PROBLEM REQUIREMENTS. Although the records contain pictures, only their text should be reproduced, exactly as written.

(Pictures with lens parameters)
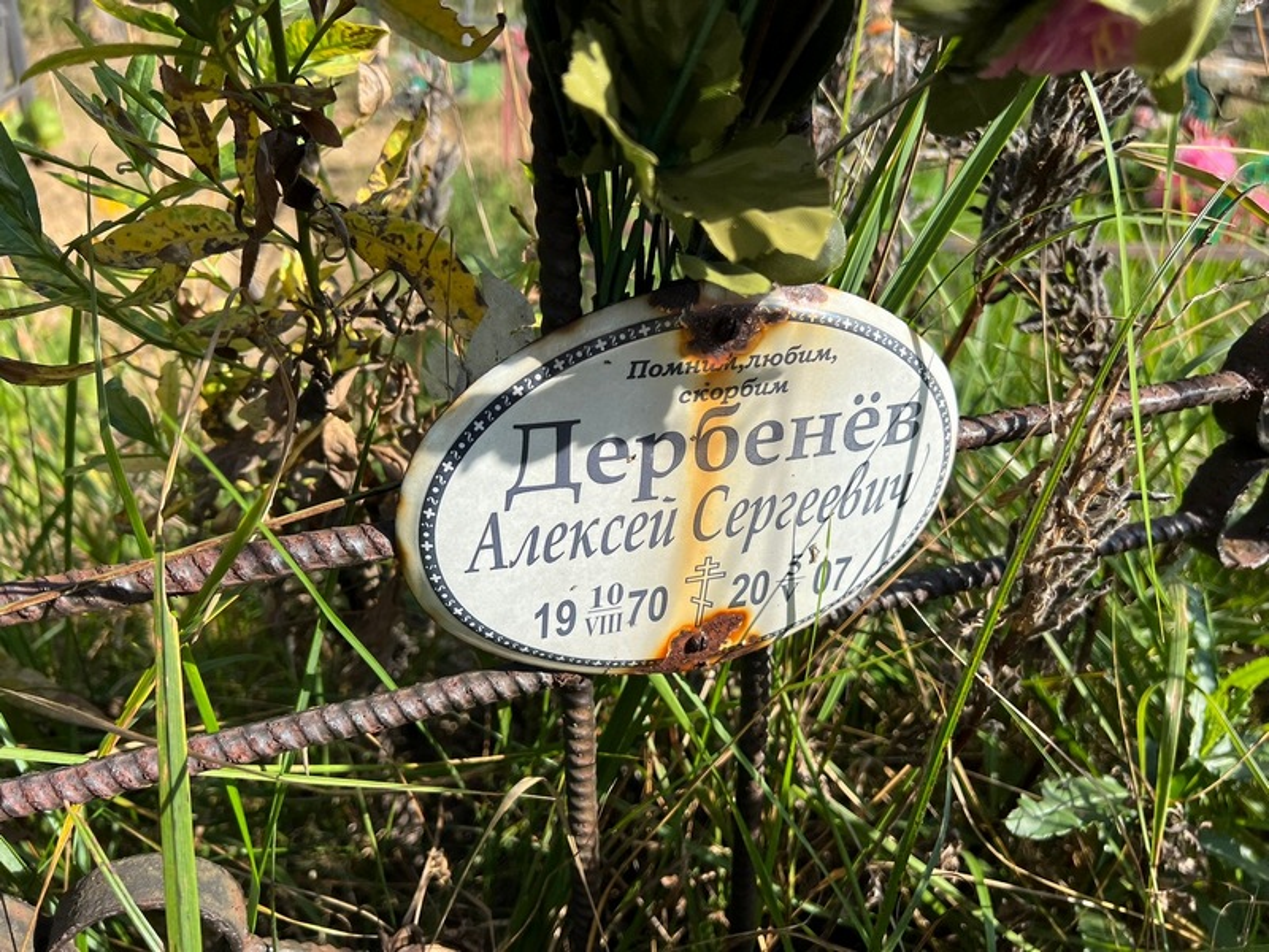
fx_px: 953
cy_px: 476
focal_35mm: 26
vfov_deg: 53.1
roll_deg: -1.8
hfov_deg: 67.3
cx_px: 634
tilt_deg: -23.7
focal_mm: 5.7
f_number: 1.5
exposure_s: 1/2123
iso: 50
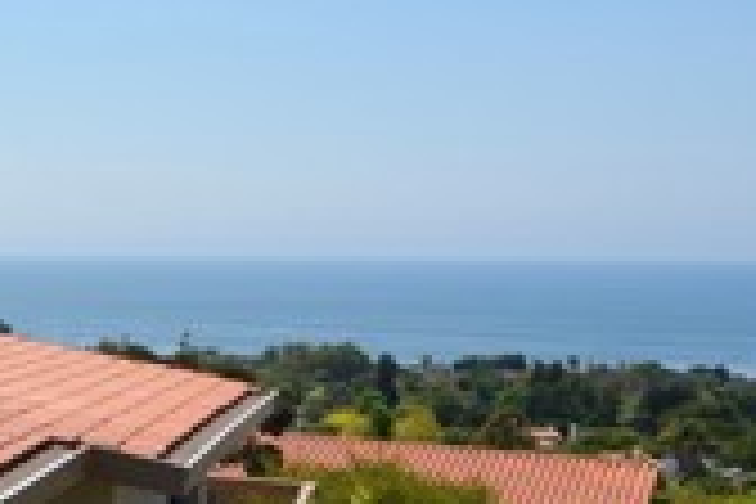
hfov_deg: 24.1
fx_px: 1197
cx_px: -477
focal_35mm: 57
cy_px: 376
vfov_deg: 23.5
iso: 100
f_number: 10
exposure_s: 1/200
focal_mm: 10
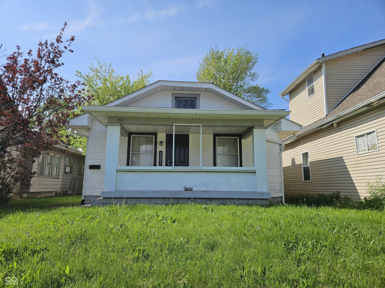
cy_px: 144
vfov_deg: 58.9
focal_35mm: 23
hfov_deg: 73.9
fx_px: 256
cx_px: 192
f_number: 1.8
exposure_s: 1/2228
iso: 25
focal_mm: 5.4
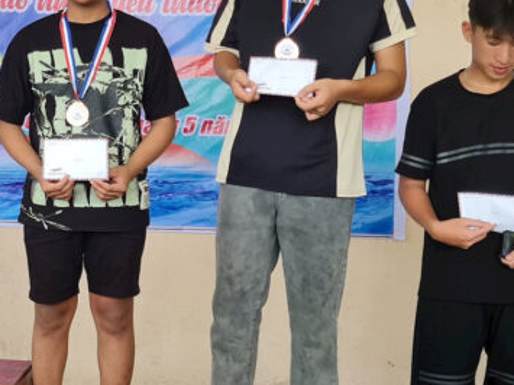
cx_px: 96
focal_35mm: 75
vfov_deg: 19.6
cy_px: 155
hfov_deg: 25.5
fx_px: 1113
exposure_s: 1/100
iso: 64
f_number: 1.8
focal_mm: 5.4
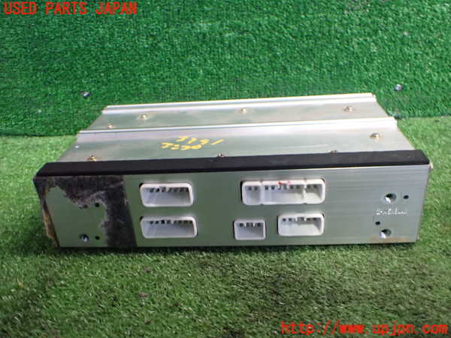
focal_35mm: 30
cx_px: 226
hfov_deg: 60.0
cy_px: 169
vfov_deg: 46.8
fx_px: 391
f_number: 2.3
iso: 800
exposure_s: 1/50
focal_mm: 5.4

EXERCISE OUTPUT.
fx_px: 953
cy_px: 476
focal_35mm: 26
vfov_deg: 53.1
roll_deg: -1.8
hfov_deg: 67.3
cx_px: 634
tilt_deg: -23.7
focal_mm: 5.7
f_number: 1.5
exposure_s: 1/2123
iso: 50
hfov_deg: 24.1
fx_px: 1197
cx_px: -477
focal_35mm: 57
cy_px: 376
vfov_deg: 23.5
iso: 100
f_number: 10
exposure_s: 1/200
focal_mm: 10
cy_px: 144
vfov_deg: 58.9
focal_35mm: 23
hfov_deg: 73.9
fx_px: 256
cx_px: 192
f_number: 1.8
exposure_s: 1/2228
iso: 25
focal_mm: 5.4
cx_px: 96
focal_35mm: 75
vfov_deg: 19.6
cy_px: 155
hfov_deg: 25.5
fx_px: 1113
exposure_s: 1/100
iso: 64
f_number: 1.8
focal_mm: 5.4
focal_35mm: 30
cx_px: 226
hfov_deg: 60.0
cy_px: 169
vfov_deg: 46.8
fx_px: 391
f_number: 2.3
iso: 800
exposure_s: 1/50
focal_mm: 5.4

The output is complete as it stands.